The exhibition Re-invented crafts shows the current state of Portuguese design. The six Portuguese designers push the boundaries of the local crafts industry. Two tendencies stand out clearly this year. 3D-printing and computationally generated design are two of the focuses among this year’s designers. On the other side of the technology spectrum, experimentation and exploration of traditional local crafts is noticeable in the pieces of the selected designers. Their design approach is straight forward: local resources and a minimum amount of materials is used, complemented by the synergy between craftsmanship and technology. “Less is more” is what the work conveys of these six Portuguese designers.
aicep Portugal Global - Trade & Investment Agency (AICEP) is a government business entity, focused on encouraging the best foreign companies to invest in Portugal and contribute to the success of Portuguese companies abroad in their internationalisation processes or export activities.
DIGITALAB merges analog and digital technology in order to come up with computationally generated designs and structures. The digital crafters use a newly developed non-fibrous and 100% natural material: cork thread. This innovative material is used in their computationally generated designs allowing limitless variations of structures for chairs and installations, so called Co-RK systems.
João Abreu Valente is known for his contemporary approach to ceramics. He already works for over 10 years in close collaboration with the Portuguese crafts industry through which he mastered the knowledge of different types of ceramic casting techniques. In his work the starting point is formed by local production. From there on Abreu Valente examines different techniques and processes. In the tableware collection Fusion he explored the boundaries of digital techniques and craftsmanship. 3D printing and digital programs allow Abreu Valente to create new refined designs and meticulous shapes.
Kite is a suspended lamp inspired by the immateriality of light designed by Manuel Amaral Netto. The design contains only the most essential elements: a light source, a diffuser and a reflector. None of the components is redundant. It is a good example of the Portuguese design approach; looking in an efficient way to the necessities and come up with a straight forward solution, making use of a limited amount of materials. The Kite is assembled by hand and is only produced in small batches. The power source fitting is manufactured by a 3D printing additive process. This method enables the integration of complex geometry in the design.
The Wall Project MAVC is a project developed by artist Maria Ana Vasco Costa. Her design process is driven by the experimentation of color, textures and patterns led by simple geometrical shapes. These shapes are inspired by Portuguese traditional monochromatic tiles. Maria Ana explores new possibilities for the use of traditional ceramics by experimenting with new patterns, temperatures, colors and glazing methods – set in the architectural scale. In this project the use of traditional tiles is transformed into bespoke contemporary surface designs.
The Inflorescence Vase gives the flower vase new meaning. Instead of the usual open container, the outside surface is the place where the flower arrangements are suspended. This refers to the superposition of garlands as in contemporary ikebana. For production, 3D Printing (FDM) replaces the traditional use of clay molds. In this way the ceramic process is more efficient: less time- and labour-consuming.

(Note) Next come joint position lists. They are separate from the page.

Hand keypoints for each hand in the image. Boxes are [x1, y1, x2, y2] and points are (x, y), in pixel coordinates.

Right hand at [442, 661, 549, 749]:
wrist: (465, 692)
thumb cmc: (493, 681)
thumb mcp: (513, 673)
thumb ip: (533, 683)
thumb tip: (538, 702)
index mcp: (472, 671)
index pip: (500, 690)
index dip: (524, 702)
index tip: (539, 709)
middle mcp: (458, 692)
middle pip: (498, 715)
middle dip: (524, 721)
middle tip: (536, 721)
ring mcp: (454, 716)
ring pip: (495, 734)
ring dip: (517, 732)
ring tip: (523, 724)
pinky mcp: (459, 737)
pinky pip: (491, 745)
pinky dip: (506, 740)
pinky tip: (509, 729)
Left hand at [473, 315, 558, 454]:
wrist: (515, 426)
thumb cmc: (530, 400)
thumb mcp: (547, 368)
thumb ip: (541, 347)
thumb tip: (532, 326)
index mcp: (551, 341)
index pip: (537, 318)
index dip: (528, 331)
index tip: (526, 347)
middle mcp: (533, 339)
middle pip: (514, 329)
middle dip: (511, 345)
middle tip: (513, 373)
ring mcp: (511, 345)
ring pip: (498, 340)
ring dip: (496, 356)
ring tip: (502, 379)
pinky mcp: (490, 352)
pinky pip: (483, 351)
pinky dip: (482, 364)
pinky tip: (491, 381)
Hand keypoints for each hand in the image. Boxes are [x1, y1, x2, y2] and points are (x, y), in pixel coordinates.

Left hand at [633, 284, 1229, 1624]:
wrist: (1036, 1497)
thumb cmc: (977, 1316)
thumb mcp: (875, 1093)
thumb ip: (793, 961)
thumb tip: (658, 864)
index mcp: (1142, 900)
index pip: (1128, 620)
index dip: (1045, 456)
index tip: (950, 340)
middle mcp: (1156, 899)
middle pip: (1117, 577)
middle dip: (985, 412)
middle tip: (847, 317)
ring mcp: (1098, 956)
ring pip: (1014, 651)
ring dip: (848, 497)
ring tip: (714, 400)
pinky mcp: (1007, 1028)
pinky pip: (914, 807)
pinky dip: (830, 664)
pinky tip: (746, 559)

Caruma vases are developed by a mixture of two techniques: earthenware and basketry. Eneida Lombe Tavares demonstrates the possible relationship between these two different construction fields, creating a certain degree of dependency between them. The production took place in Caldas da Rainha in Portugal. The base of the vase is developed by following a specific earthenware tradition that this specific region in Portugal is known for. This base is complemented by a basketry technique from Angola, where part of Tavares’s roots are from. In this technique, sewed coiling is combined with local natural fibers; the pine tree needles which are called Caruma.